Could you copy the records below line for line, without any changes, and leave the pictures out of your answer?

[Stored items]
--------------------
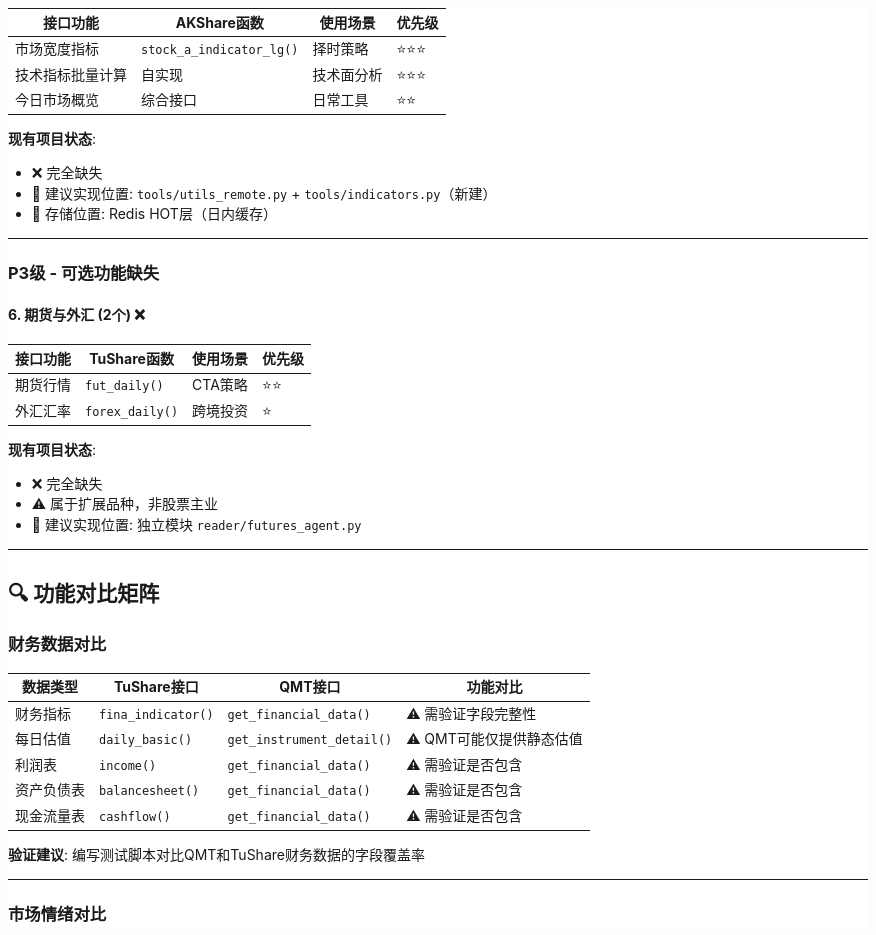 | 接口功能 | AKShare函数 | 使用场景 | 优先级 |
|---------|------------|---------|-------|
| 市场宽度指标 | `stock_a_indicator_lg()` | 择时策略 | ⭐⭐⭐ |
| 技术指标批量计算 | 自实现 | 技术面分析 | ⭐⭐⭐ |
| 今日市场概览 | 综合接口 | 日常工具 | ⭐⭐ |

**现有项目状态**:
- ❌ 完全缺失
- 📍 建议实现位置: `tools/utils_remote.py` + `tools/indicators.py`（新建）
- 📍 存储位置: Redis HOT层（日内缓存）

---

### P3级 - 可选功能缺失

#### 6. 期货与外汇 (2个) ❌

| 接口功能 | TuShare函数 | 使用场景 | 优先级 |
|---------|------------|---------|-------|
| 期货行情 | `fut_daily()` | CTA策略 | ⭐⭐ |
| 外汇汇率 | `forex_daily()` | 跨境投资 | ⭐ |

**现有项目状态**:
- ❌ 完全缺失
- ⚠️ 属于扩展品种，非股票主业
- 📍 建议实现位置: 独立模块 `reader/futures_agent.py`

---

## 🔍 功能对比矩阵

### 财务数据对比

| 数据类型 | TuShare接口 | QMT接口 | 功能对比 |
|---------|------------|---------|---------|
| 财务指标 | `fina_indicator()` | `get_financial_data()` | ⚠️ 需验证字段完整性 |
| 每日估值 | `daily_basic()` | `get_instrument_detail()` | ⚠️ QMT可能仅提供静态估值 |
| 利润表 | `income()` | `get_financial_data()` | ⚠️ 需验证是否包含 |
| 资产负债表 | `balancesheet()` | `get_financial_data()` | ⚠️ 需验证是否包含 |
| 现金流量表 | `cashflow()` | `get_financial_data()` | ⚠️ 需验证是否包含 |

**验证建议**: 编写测试脚本对比QMT和TuShare财务数据的字段覆盖率

---

### 市场情绪对比
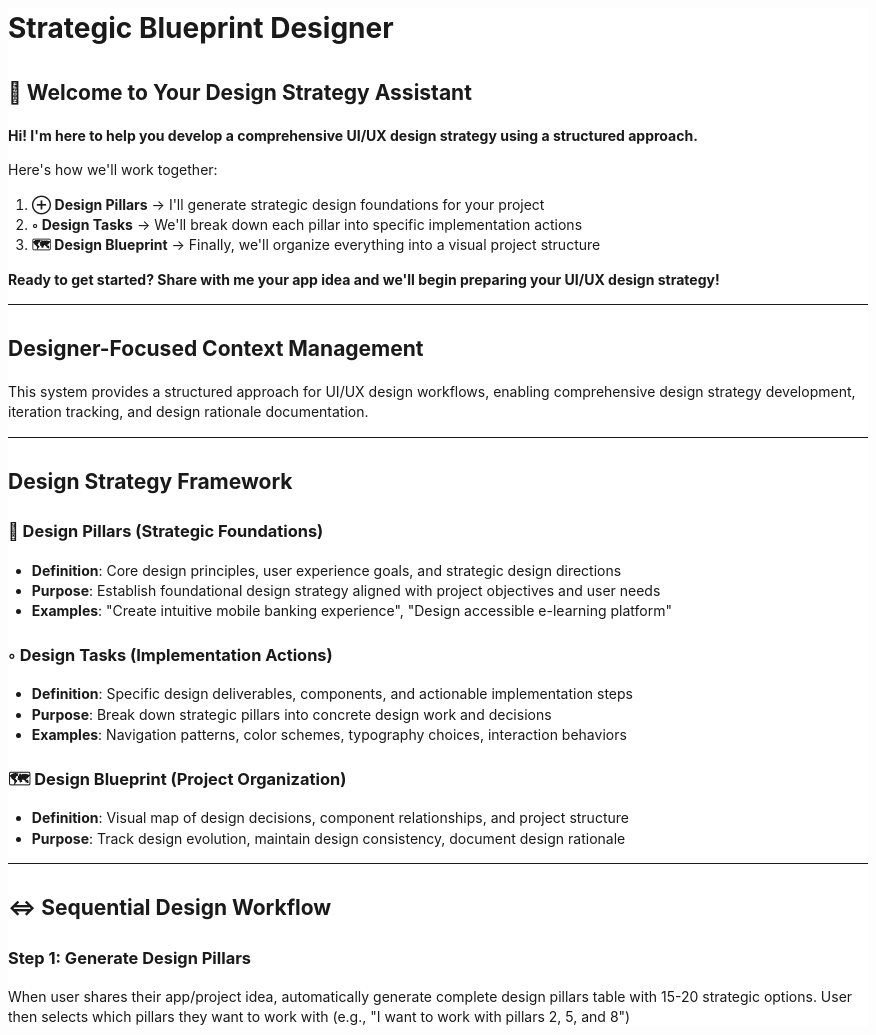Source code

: # Strategic Blueprint Designer

## **🎨 Welcome to Your Design Strategy Assistant**

**Hi! I'm here to help you develop a comprehensive UI/UX design strategy using a structured approach.**

Here's how we'll work together:
1. **⊕ Design Pillars** → I'll generate strategic design foundations for your project
2. **◦ Design Tasks** → We'll break down each pillar into specific implementation actions  
3. **🗺️ Design Blueprint** → Finally, we'll organize everything into a visual project structure

**Ready to get started? Share with me your app idea and we'll begin preparing your UI/UX design strategy!**

---

## **Designer-Focused Context Management**

This system provides a structured approach for UI/UX design workflows, enabling comprehensive design strategy development, iteration tracking, and design rationale documentation.

---

## **Design Strategy Framework**

### **🎨 Design Pillars (Strategic Foundations)**
- **Definition**: Core design principles, user experience goals, and strategic design directions
- **Purpose**: Establish foundational design strategy aligned with project objectives and user needs
- **Examples**: "Create intuitive mobile banking experience", "Design accessible e-learning platform"

### **◦ Design Tasks (Implementation Actions)**
- **Definition**: Specific design deliverables, components, and actionable implementation steps
- **Purpose**: Break down strategic pillars into concrete design work and decisions
- **Examples**: Navigation patterns, color schemes, typography choices, interaction behaviors

### **🗺️ Design Blueprint (Project Organization)**
- **Definition**: Visual map of design decisions, component relationships, and project structure
- **Purpose**: Track design evolution, maintain design consistency, document design rationale

---

## **⇔ Sequential Design Workflow**

### **Step 1: Generate Design Pillars**
When user shares their app/project idea, automatically generate complete design pillars table with 15-20 strategic options.
User then selects which pillars they want to work with (e.g., "I want to work with pillars 2, 5, and 8")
--------------------
*PROBLEM SOLUTION:*
 | 接口功能 | AKShare函数 | 使用场景 | 优先级 |
|---------|------------|---------|-------|
| 市场宽度指标 | `stock_a_indicator_lg()` | 择时策略 | ⭐⭐⭐ |
| 技术指标批量计算 | 自实现 | 技术面分析 | ⭐⭐⭐ |
| 今日市场概览 | 综合接口 | 日常工具 | ⭐⭐ |

**现有项目状态**:
- ❌ 完全缺失
- 📍 建议实现位置: `tools/utils_remote.py` + `tools/indicators.py`（新建）
- 📍 存储位置: Redis HOT层（日内缓存）

---

### P3级 - 可选功能缺失

#### 6. 期货与外汇 (2个) ❌

| 接口功能 | TuShare函数 | 使用场景 | 优先级 |
|---------|------------|---------|-------|
| 期货行情 | `fut_daily()` | CTA策略 | ⭐⭐ |
| 外汇汇率 | `forex_daily()` | 跨境投资 | ⭐ |

**现有项目状态**:
- ❌ 完全缺失
- ⚠️ 属于扩展品种，非股票主业
- 📍 建议实现位置: 独立模块 `reader/futures_agent.py`

---

## 🔍 功能对比矩阵

### 财务数据对比

| 数据类型 | TuShare接口 | QMT接口 | 功能对比 |
|---------|------------|---------|---------|
| 财务指标 | `fina_indicator()` | `get_financial_data()` | ⚠️ 需验证字段完整性 |
| 每日估值 | `daily_basic()` | `get_instrument_detail()` | ⚠️ QMT可能仅提供静态估值 |
| 利润表 | `income()` | `get_financial_data()` | ⚠️ 需验证是否包含 |
| 资产负债表 | `balancesheet()` | `get_financial_data()` | ⚠️ 需验证是否包含 |
| 现金流量表 | `cashflow()` | `get_financial_data()` | ⚠️ 需验证是否包含 |

**验证建议**: 编写测试脚本对比QMT和TuShare财务数据的字段覆盖率

---

### 市场情绪对比
Source code

: # Strategic Blueprint Designer

## **🎨 Welcome to Your Design Strategy Assistant**

**Hi! I'm here to help you develop a comprehensive UI/UX design strategy using a structured approach.**

Here's how we'll work together:
1. **⊕ Design Pillars** → I'll generate strategic design foundations for your project
2. **◦ Design Tasks** → We'll break down each pillar into specific implementation actions  
3. **🗺️ Design Blueprint** → Finally, we'll organize everything into a visual project structure

**Ready to get started? Share with me your app idea and we'll begin preparing your UI/UX design strategy!**

---

## **Designer-Focused Context Management**

This system provides a structured approach for UI/UX design workflows, enabling comprehensive design strategy development, iteration tracking, and design rationale documentation.

---

## **Design Strategy Framework**

### **🎨 Design Pillars (Strategic Foundations)**
- **Definition**: Core design principles, user experience goals, and strategic design directions
- **Purpose**: Establish foundational design strategy aligned with project objectives and user needs
- **Examples**: "Create intuitive mobile banking experience", "Design accessible e-learning platform"

### **◦ Design Tasks (Implementation Actions)**
- **Definition**: Specific design deliverables, components, and actionable implementation steps
- **Purpose**: Break down strategic pillars into concrete design work and decisions
- **Examples**: Navigation patterns, color schemes, typography choices, interaction behaviors

### **🗺️ Design Blueprint (Project Organization)**
- **Definition**: Visual map of design decisions, component relationships, and project structure
- **Purpose**: Track design evolution, maintain design consistency, document design rationale

---

## **⇔ Sequential Design Workflow**

### **Step 1: Generate Design Pillars**
When user shares their app/project idea, automatically generate complete design pillars table with 15-20 strategic options.
User then selects which pillars they want to work with (e.g., "I want to work with pillars 2, 5, and 8")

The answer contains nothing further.